Keith Sommer, the incumbent with 21 years of experience representing the 88th District in the Illinois State House of Representatives as a Republican, has two challengers in the upcoming election.
Both political newbies, Karla Bailey-Smith is a Bloomington resident running as a Democrat, and Ken Allison is an East Peoria resident running as a Libertarian. Both say they decided to run because they are dissatisfied with the job Sommer is doing. The incumbent, meanwhile, cites pride in his fiscally conservative record.
Here’s information about each of the candidates in the district that includes Washington, Morton, Mackinaw and part of McLean County.
"My ah-ha moment was when I attended a legislative breakfast about a year ago," said Bailey-Smith during a recent phone interview. "I was listening to all these guys, and they are all - at least in McClean County - they are all white Republican men. Then I looked up Keith Sommer’s voting record, and that was the clincher. ... His voting record is really terrible on basic human rights and the environment, just everything that I care about. He votes no on everything I care about."

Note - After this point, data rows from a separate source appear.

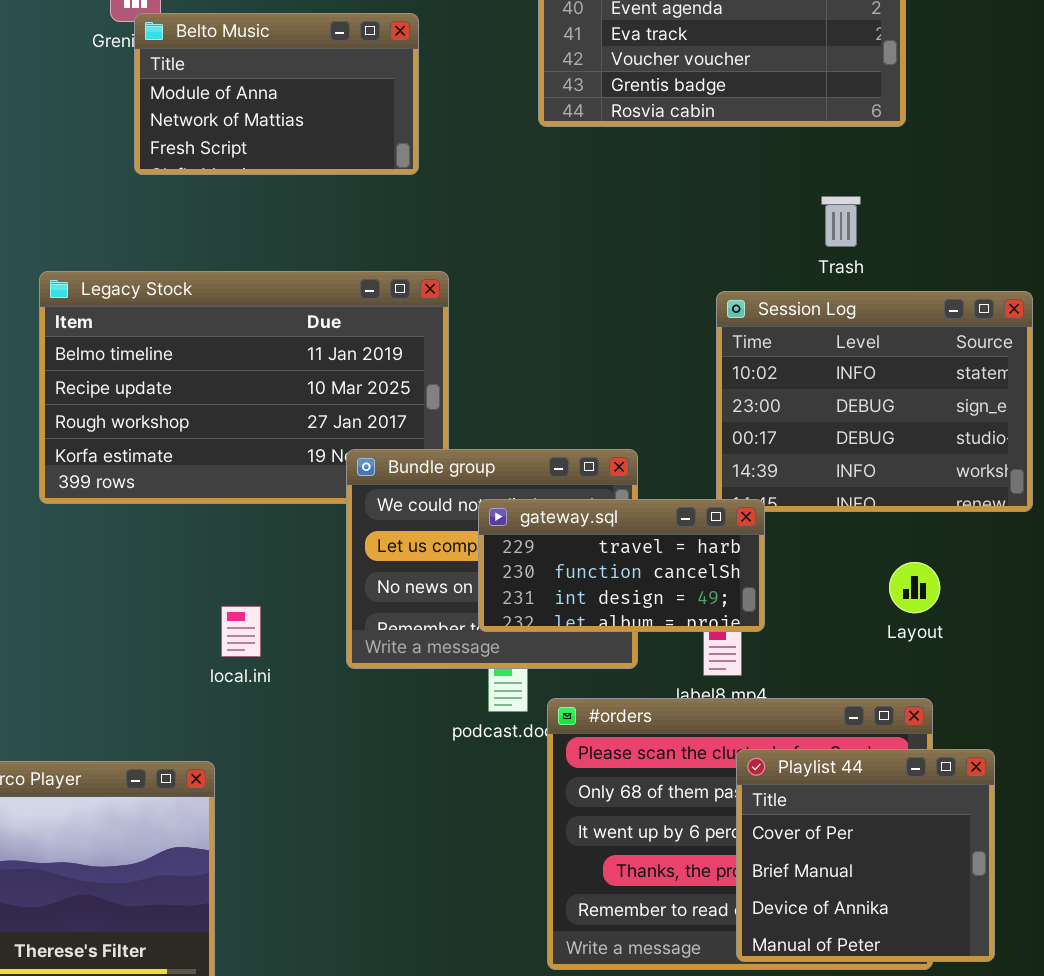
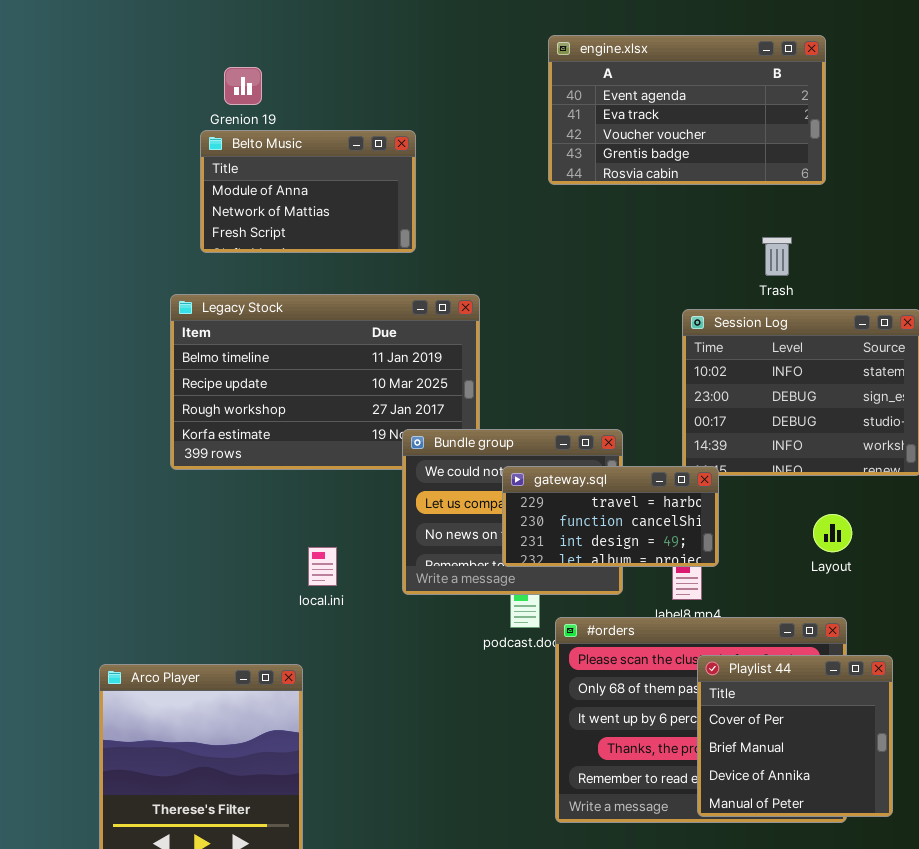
Belto Music: [134,13,419,175] -> [200,130,416,253], moved

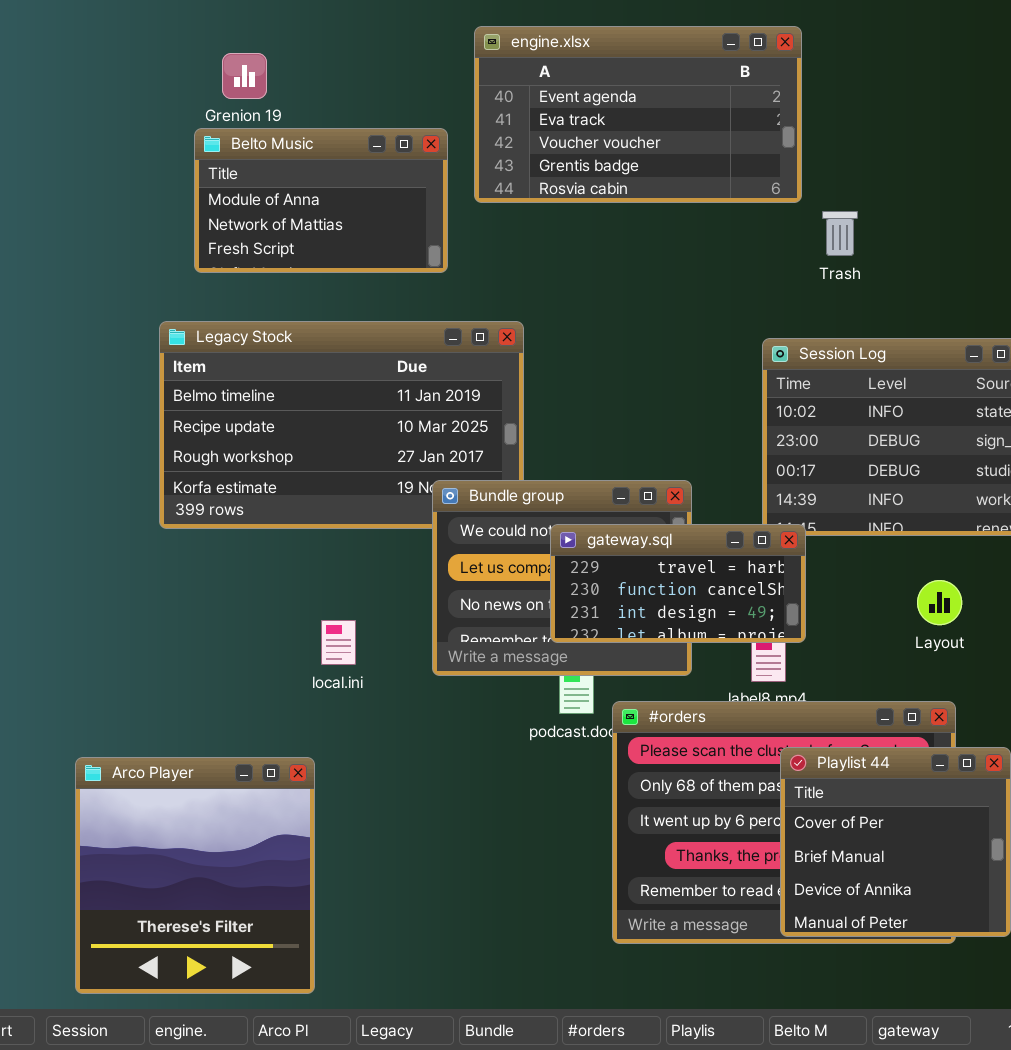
engine.xlsx: [548,35,826,185] -> [474,26,802,203], moved
Trash: [762,237,792,276] -> [822,211,858,256], moved

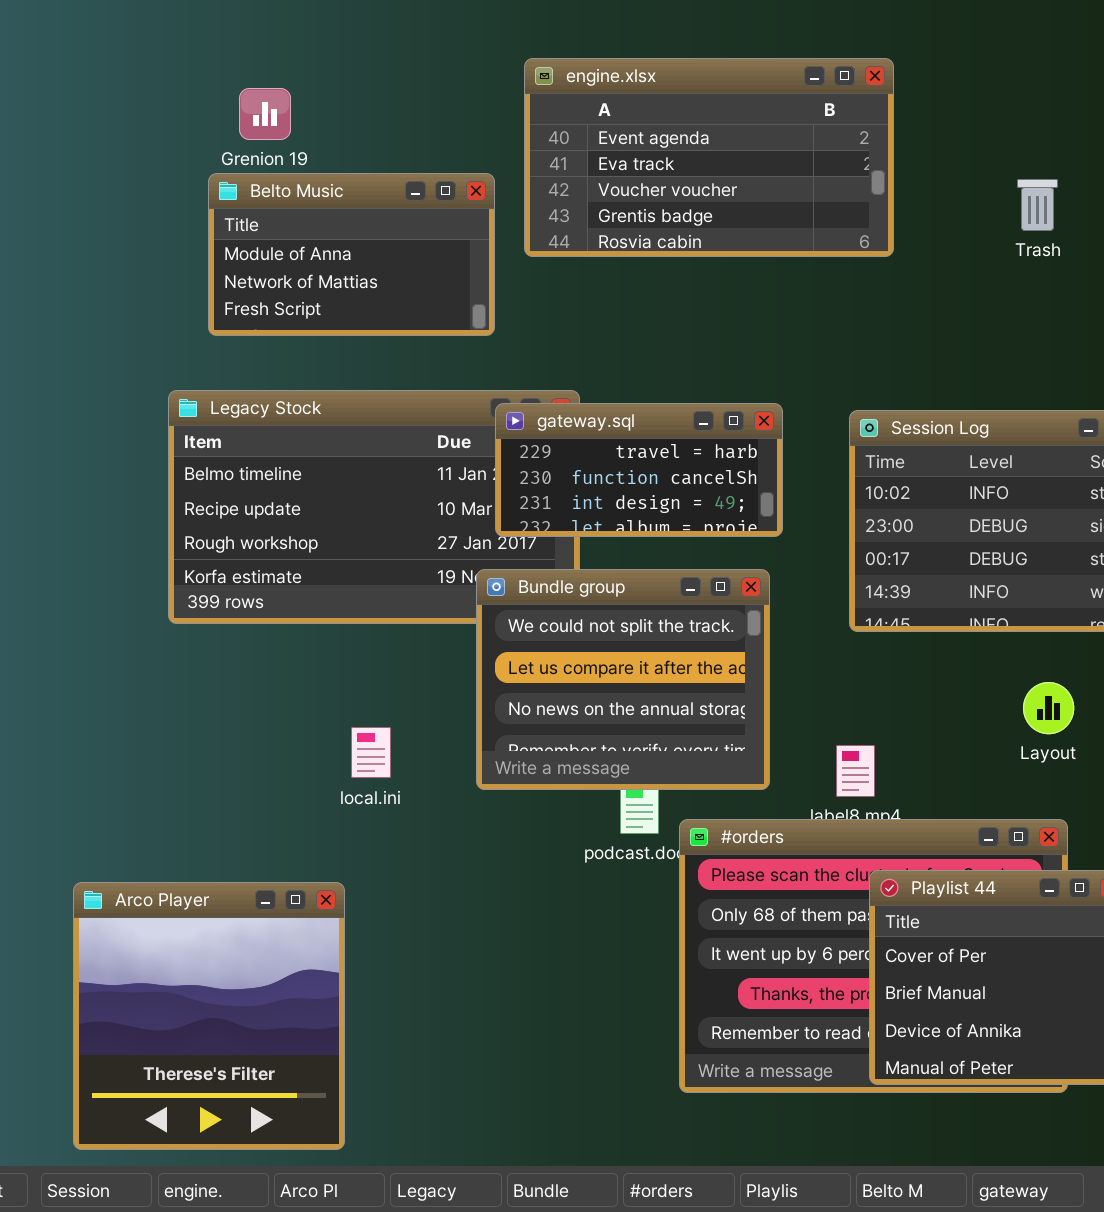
Trash: [822,211,858,256] -> [1017,179,1058,231], moved
gateway.sql: [550,524,806,643] -> [495,403,783,537], moved

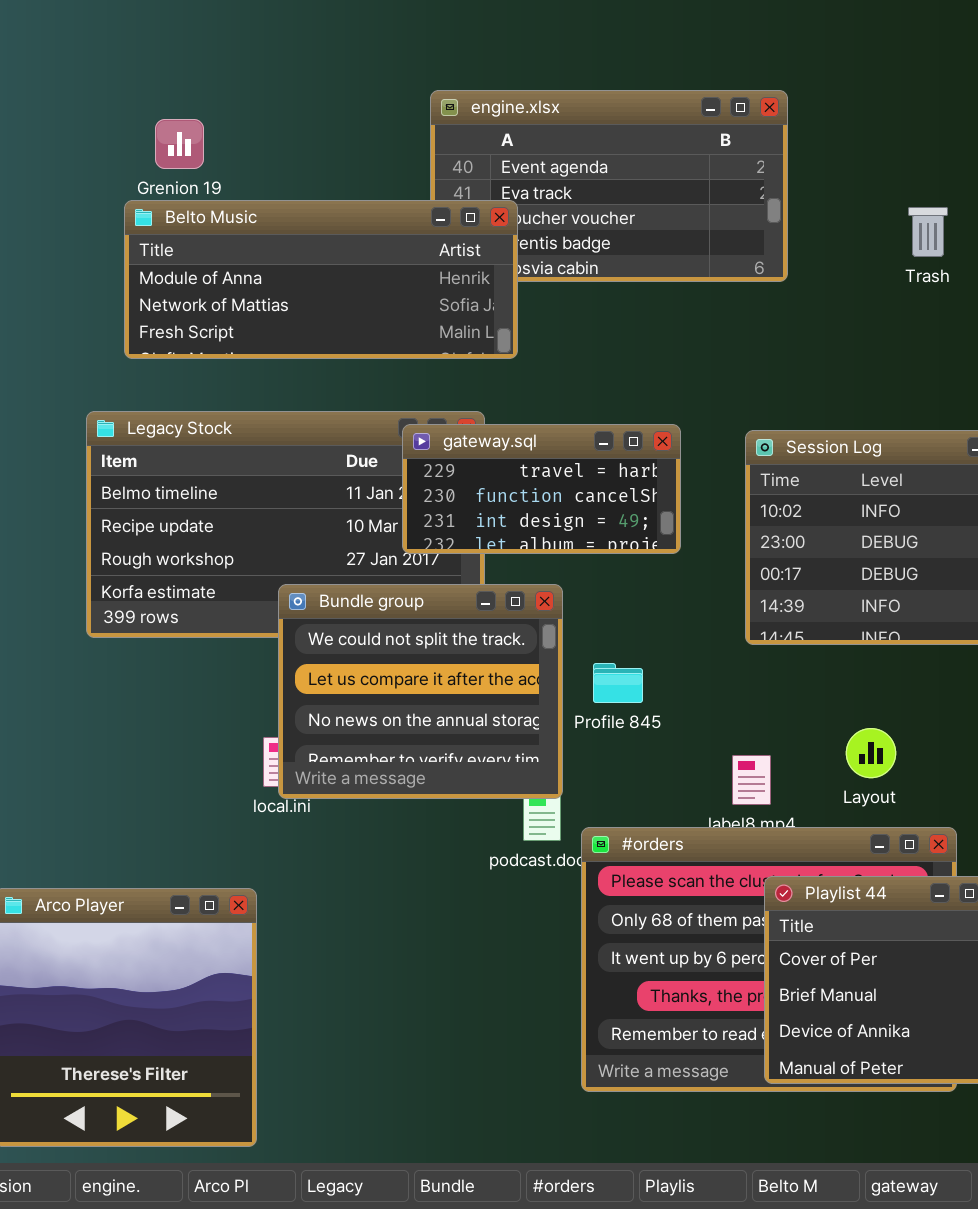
Belto Music: [208,173,495,336] -> [124,200,518,359], resized
Bundle group: [476,569,770,790] -> [278,584,563,799], moved
Layout: [1023,682,1074,734] -> [846,728,896,778], moved

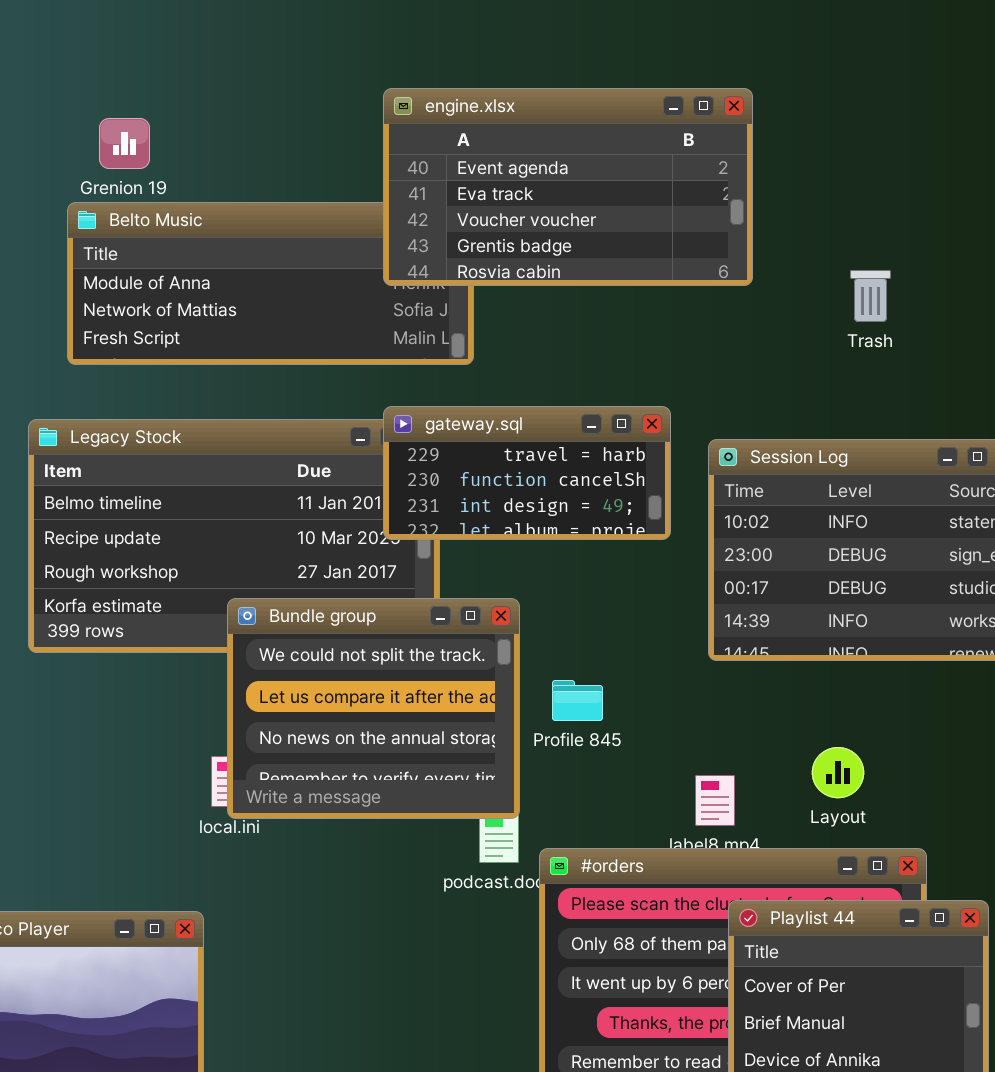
engine.xlsx: [430,90,788,282] -> [383,88,753,286], raised
Trash: [908,207,948,257] -> [850,270,891,322], moved
gateway.sql: [402,424,681,554] -> [383,406,671,540], moved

Bailey-Smith, a graduate of Illinois Wesleyan University and the University of Illinois, is an artist who spent most of her career painting sets in New York City and London. After returning to Bloomington in 2010 with her son, she started Artistic Answers, where she does both interior painting and more creative endeavors like murals.
"I am a self employed painter and artist," said Bailey-Smith. "I have experience in collaboration and project management, and I am a creative problem solver."
The issues at the top of Bailey-Smith’s list include workers’ rights and local jobs for local people.
"I want to make sure to uphold the standards that our unions set, and that we get more essential workers being paid a living wage," she said.
Healthcare and childcare are also important. She wants to find more ways to support families who are struggling. Bailey-Smith also supports LGBTQ and women’s rights, criminal justice reform, and the need to not criminalize and demoralize people who are seeking reform.
Ken Allison decided to run when he was unable to reach Rep. Sommer during the COVID-19 shutdown. As a small business owner, Allison was growing concerned as the shutdown dragged on.
"I wanted to find out what his stance is, what he wanted to do. I reached out and called both of his offices in Springfield and Morton and both of his inboxes were full," said Allison during a recent phone interview.
Allison’s first thought was to run as a Republican, but he missed the primary. Then a friend suggested the Libertarian Party, which ended up being a good fit for him.
"My messaging has to be incredibly authentic and transparent, and I need to talk about subjects that most people are afraid to talk about," said Allison, who went on to explain how he overcame a difficult childhood to become a successful businessman.
An Illinois native, Allison was born in Iroquiois County, spent his childhood in Geneseo, and graduated from high school in Rock Island County. He enlisted in the military on his 18th birthday, doing three combat tours in Afghanistan during more than 27 years of service. With a bachelor’s degree in accounting, Allison opened Allison Tax & Consulting PC in 2012. Allison owns Mack’s Bar in the Peoria Warehouse District, Throttle Bar+Grill in East Peoria, and CARSTAR, a body shop on Pioneer.
"I’m a buyer of distressed businesses because I firmly believe that the health of our economy rests squarely on the backs of small business," said Allison.
Issues Allison wants to address include transferring the decision-making power about future pandemic shutdowns to local municipalities, improving transparency and combating corruption in state government, and the abolition of the state Firearm Owner’s Identification card.
In the 21 years Sommer has represented the 88th District he is most proud of being fiscally responsible.
"I’m proud of being a financially responsible person, not voting for bloated budgets, overspending and borrowing, and trying to protect the rights of citizens and the free-enterprise system," he said.
When it comes to specific legislation, Sommer is most proud of the work he has done to make adoption easier in Illinois.
"I’m an adoptive parent myself, and the strides Illinois has made making adoptions easier and affordable, both domestically and internationally, I’m really proud of," said Sommer. "When you are able to help individuals, that’s the most rewarding part of the job."
A life-long Morton resident, Sommer has served in many public offices. He was on the Morton Village Board from 1977-1986, served as Tri-County Regional Planning Commissioner from 1977-1982, was the Tazewell County Recorder from 1984-1988, and on the Tazewell County Board from 1994-1998. He is a 1964 graduate of Morton High School and owns Keith Sommer Realty in Morton.
While Sommer sees the pandemic as a serious issue that was properly addressed by the lockdown in March, he is dismayed with how small business in his community is faring through the continued economic turmoil.
"On my street in Morton most of the shops were closed because they were small and deemed non-essential. Yet the big box stores were open… they could sell jewelry, while the gentleman down the street that I deal with for jewelry was closed. That was wrong, and it’s going to have major implications for some of the small business in our community," he said.
If re-elected Sommer wants to continue working on the major issues that have been ailing the state for years.
"There is plenty to do in the year ahead, in ethics reform, spending, and pension reform. We just can’t kick that down the road anymore."